What’s next: Job search burnout5
December 6, 2022 by Kenneth Fisher
I was given 4.5 months notice this past June and was fortunate to find a new job. I blogged about my job search and the lessons I learned along the way (update 2, update 3, update 4) but unsurprisingly I still have more to say!
A few months in I was discussing my job search with some friends and commented that burnout is very possible with a job search. In fact, I’d say it’s very probable if your search drags on even a little bit. I’ve always said that finding a job is a job in and of itself and it’s one with some special extra stresses. In this case, I was not only spending time looking for a job but I was working at the job that had let me go. No matter how understanding they were (and they were very understanding) it’s still a lot. On top of that, there is the ongoing stress of am I going to find a job before I run out of savings, Everyone I’ve talked to say’s I’ll be perfect for this job or that but none of them want to interview me, what am I doing wrong?!?, I’ve had several interviews but no one is interested, what am I doing wrong?!? and so on. It’s very easy to start questioning yourself and your skills.
So what can you do? Well, there are lots of articles about burnout in general and I recommend reading them. Personally, I was fortunate that I still had time, so I started by taking a few days off (a weekend as it happens), then I took some time to regroup. What had I been doing? What did I feel was missing? What was/wasn’t working? You might ask a friend to help with this. It can be hard to judge for yourself sometimes. Then I made a new plan and started working toward it. Sadly, because of that pesky needing to pay bills thing, I didn’t feel comfortable taking more than that couple of days off and you may not either, but it did help. And just that act of refocusing and building a new plan seemed to help me quite a bit.
Category: Interview, SQLServerPedia Syndication | Tags: job search
5 thoughts on “What’s next: Job search burnout”
Leave a Reply Cancel reply
This site uses Akismet to reduce spam. Learn how your comment data is processed.
Try contracting and having to find a new gig regularly every 6 months or so. It can be tough handling rejection but , like the bus, 3 offers can arrive at once. Then the plate spinning starts…
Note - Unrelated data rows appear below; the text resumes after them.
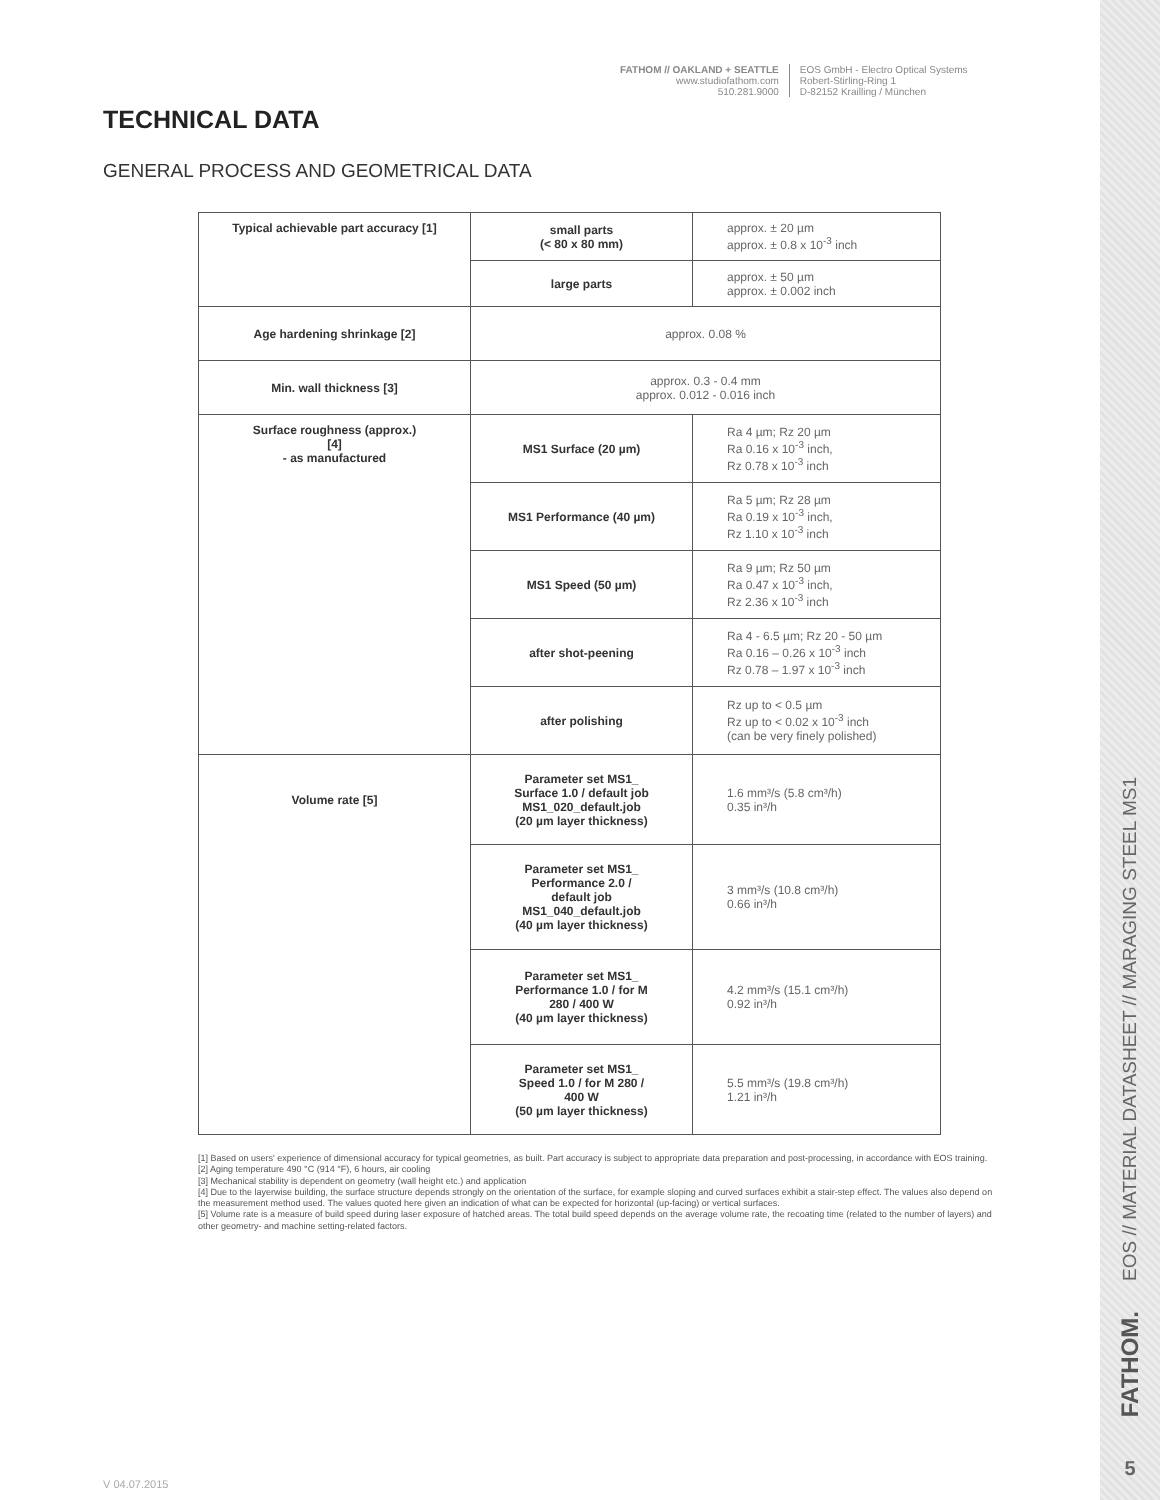EOS // MATERIAL DATASHEET // MARAGING STEEL MS1
FATHOM.
5
FATHOM // OAKLAND + SEATTLE
www.studiofathom.com
510.281.9000
EOS GmbH - Electro Optical Systems
Robert-Stirling-Ring 1
D-82152 Krailling / München
TECHNICAL DATA
GENERAL PROCESS AND GEOMETRICAL DATA
| Typical achievable part accuracy [1] | small parts (< 80 x 80 mm) | approx. ± 20 µm approx. ± 0.8 x 10<sup>-3</sup> inch |
| | large parts | approx. ± 50 µm approx. ± 0.002 inch |
| Age hardening shrinkage [2] | approx. 0.08 % | |
| Min. wall thickness [3] | approx. 0.3 - 0.4 mm approx. 0.012 - 0.016 inch | |
| Surface roughness (approx.) [4] - as manufactured | MS1 Surface (20 µm) | Ra 4 µm; Rz 20 µm Ra 0.16 x 10<sup>-3</sup> inch, Rz 0.78 x 10<sup>-3</sup> inch |
| | MS1 Performance (40 µm) | Ra 5 µm; Rz 28 µm Ra 0.19 x 10<sup>-3</sup> inch, Rz 1.10 x 10<sup>-3</sup> inch |
| | MS1 Speed (50 µm) | Ra 9 µm; Rz 50 µm Ra 0.47 x 10<sup>-3</sup> inch, Rz 2.36 x 10<sup>-3</sup> inch |
| | after shot-peening | Ra 4 - 6.5 µm; Rz 20 - 50 µm Ra 0.16 – 0.26 x 10<sup>-3</sup> inch Rz 0.78 – 1.97 x 10<sup>-3</sup> inch |
| | after polishing | Rz up to < 0.5 µm Rz up to < 0.02 x 10<sup>-3</sup> inch (can be very finely polished) |
| Volume rate [5] | Parameter set MS1_ Surface 1.0 / default job MS1_020_default.job (20 µm layer thickness) | 1.6 mm³/s (5.8 cm³/h) 0.35 in³/h |
| | Parameter set MS1_ Performance 2.0 / default job MS1_040_default.job (40 µm layer thickness) | 3 mm³/s (10.8 cm³/h) 0.66 in³/h |
| | Parameter set MS1_ Performance 1.0 / for M 280 / 400 W (40 µm layer thickness) | 4.2 mm³/s (15.1 cm³/h) 0.92 in³/h |
| | Parameter set MS1_ Speed 1.0 / for M 280 / 400 W (50 µm layer thickness) | 5.5 mm³/s (19.8 cm³/h) 1.21 in³/h |
[1] Based on users' experience of dimensional accuracy for typical geometries, as built. Part accuracy is subject to appropriate data preparation and post-processing, in accordance with EOS training.
[2] Aging temperature 490 °C (914 °F), 6 hours, air cooling
[3] Mechanical stability is dependent on geometry (wall height etc.) and application
[4] Due to the layerwise building, the surface structure depends strongly on the orientation of the surface, for example sloping and curved surfaces exhibit a stair-step effect. The values also depend on the measurement method used. The values quoted here given an indication of what can be expected for horizontal (up-facing) or vertical surfaces.
[5] Volume rate is a measure of build speed during laser exposure of hatched areas. The total build speed depends on the average volume rate, the recoating time (related to the number of layers) and other geometry- and machine setting-related factors.
V 04.07.2015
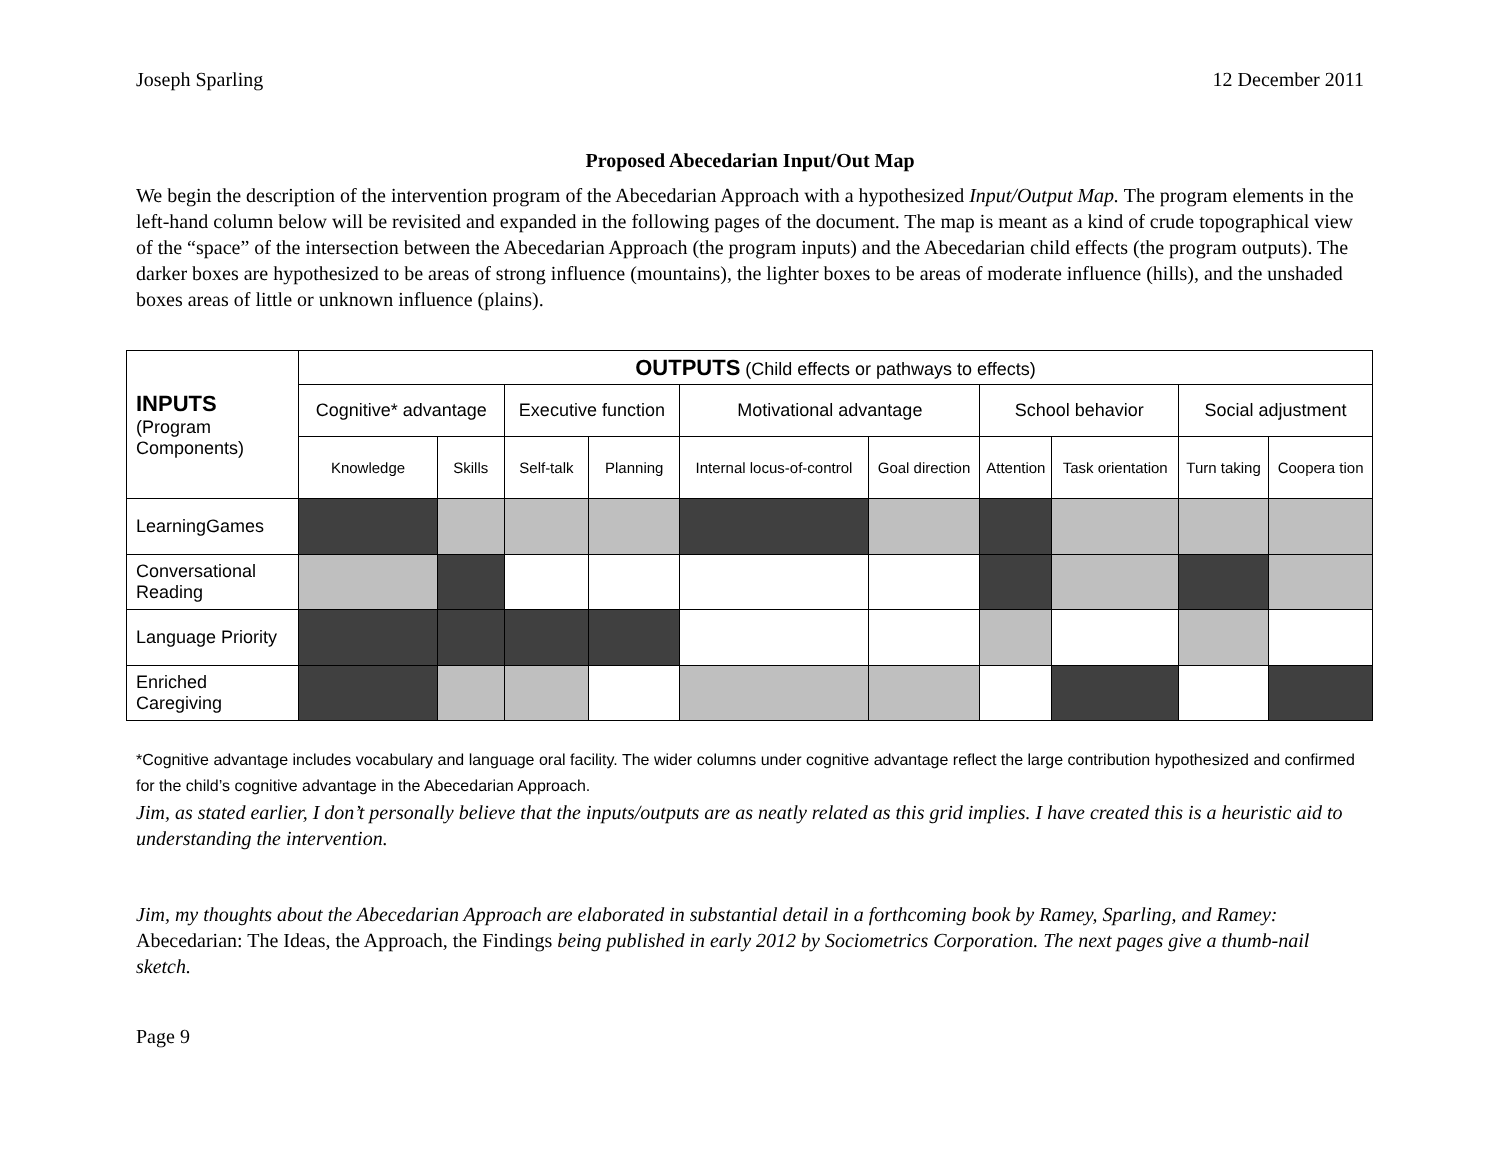Joseph Sparling 12 December 2011
Proposed Abecedarian Input/Out Map
We begin the description of the intervention program of the Abecedarian Approach with a hypothesized Input/Output Map. The program elements in the left-hand column below will be revisited and expanded in the following pages of the document. The map is meant as a kind of crude topographical view of the “space” of the intersection between the Abecedarian Approach (the program inputs) and the Abecedarian child effects (the program outputs). The darker boxes are hypothesized to be areas of strong influence (mountains), the lighter boxes to be areas of moderate influence (hills), and the unshaded boxes areas of little or unknown influence (plains).
| INPUTS (Program Components) | OUTPUTS (Child effects or pathways to effects) | | | | | | | | | |
| --- | --- | --- | --- | --- | --- | --- | --- | --- | --- | --- |
| | Cognitive* advantage | | Executive function | | Motivational advantage | | School behavior | | Social adjustment | |
| | Knowledge | Skills | Self-talk | Planning | Internal locus-of-control | Goal direction | Attention | Task orientation | Turn taking | Coopera tion |
| LearningGames | | | | | | | | | | |
| Conversational Reading | | | | | | | | | | |
| Language Priority | | | | | | | | | | |
| Enriched Caregiving | | | | | | | | | | |
*Cognitive advantage includes vocabulary and language oral facility. The wider columns under cognitive advantage reflect the large contribution hypothesized and confirmed for the child’s cognitive advantage in the Abecedarian Approach.
Jim, as stated earlier, I don’t personally believe that the inputs/outputs are as neatly related as this grid implies. I have created this is a heuristic aid to understanding the intervention.
Jim, my thoughts about the Abecedarian Approach are elaborated in substantial detail in a forthcoming book by Ramey, Sparling, and Ramey: Abecedarian: The Ideas, the Approach, the Findings being published in early 2012 by Sociometrics Corporation. The next pages give a thumb-nail sketch.
Page 9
I contracted when I was young so yea, I understand completely. It was definitely not for me 🙂
I personally believe there is no end to it as long as we work for someone else and if that is our family’s main source of income. We get paid only when we work. Starting a consulting business while working full time or finding ways that will constantly generate income will relieve us all from this burnout feeling. First few years will be tough for sure. I do not recommend anyone to take up a job that needs all 10 hours of your time in a day. Take an easy one that can pay you decent amount to cover up expenses and build your own if something that has a potential to generate continuous income with minimal or no supervision. Always having multiple streams of income is key which will give us all a very peaceful retirement experience and won’t be a burden to next generation. Just my thoughts
The thing about a consulting business is that you are constantly looking for work. You are still working for someone else just at a different level. Like with all burnout it’s very individual. Some people find consulting easier, some find working for a company easier. And of course the easier you find something the less likely you are to burnout at it.
I appreciate all of the sentiments you express in this series. I’ve been in a similar situation before – having an exit date with a severance for staying – and it does present a specific timing challenge.
I also recently found myself in a pretty traditional “fed up with current employer” job search, and I will say it was exhausting. I made it through multiple rounds (up to 6!) only to find I didn’t get the job. (I eventually connected, I’m happily at my new job.)
One particularly frustrating scenario – I was presented with a coding test for a fairly esoteric tool that nobody warned me about. When I told the interviewer I didn’t know that scripting language, she replied, “this is all I work on.” (It was a very awkward hour.)
Two things I did to help maintain my sanity: 1) did all job search related work after 4pm, to minimize feeling overwhelmed. 2) said no to a lot of things earlier on.